While the world still basks in the romantic glow of love that the Royal Wedding evoked a couple of days ago, I’m reminded of my own wedding and how I often wish things had been different. My eldest daughter is also getting married soon and she has planned everything with her fiance, a far cry from what her own parents did.
When I got married I didn’t have the emotional strength to partake in the planning. I was still very much recovering from the brutal attack on me and I just had no energy to put into wedding planning. I let my own mother plan just about everything. I knew I wanted my dress made, not bought. I actually wanted to get a black dress and just be done with it, but as we had opted for a church wedding I really don’t think it would have been appropriate.

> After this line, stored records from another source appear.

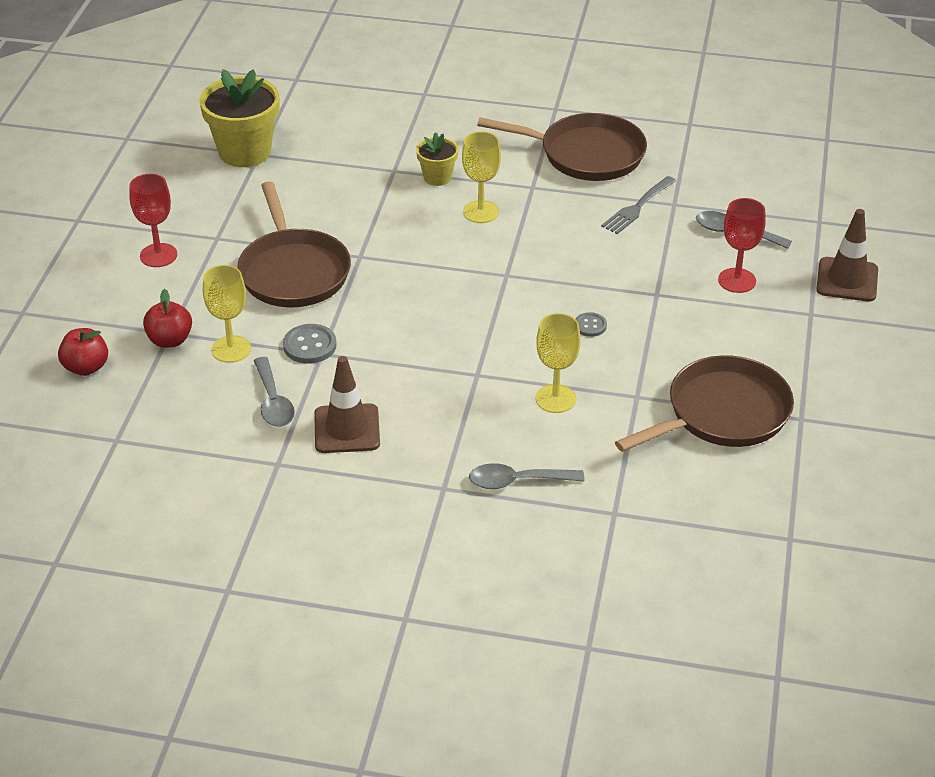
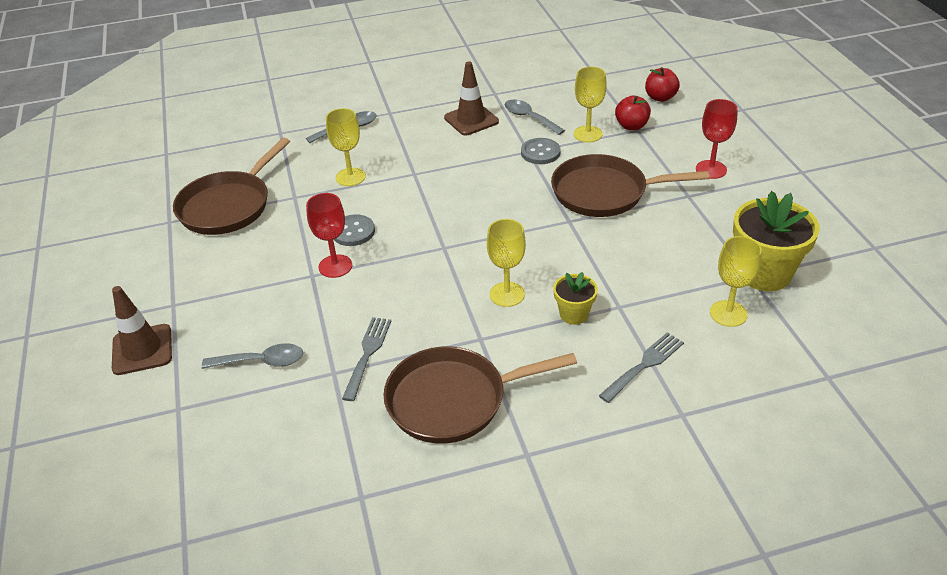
camera: 155 degrees right, 0 degrees up
brown pan [237,181,351,307] -> brown pan turned 45 degrees counterclockwise [551,154,709,217]
grey button [576,312,607,337] -> grey button [334,214,375,246], size x1.60
red goblet [718,198,766,293] -> red goblet moved to [306,193,352,278]
none -> grey fork [599,332,684,403]
none -> yellow goblet [710,236,762,327]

I often wonder what I would have chosen had I not been so broken. Looking back I think I would still have opted for the church, this was twenty-eight years ago – twenty-nine when it was being planned – the registry office was in a dilapidated state and I still think I wouldn’t have wanted to have my wedding there.
If I was planning a wedding now I would be looking at somewhere out in nature. In fact, I would actually get handfasted – I’d probably have a legal ceremony first, but the actual wedding would be a handfasting – a pagan style commitment ceremony.
Having said all of that, I can still remember my wedding day and it was a wonderful day; filled with love, laughter, and happiness.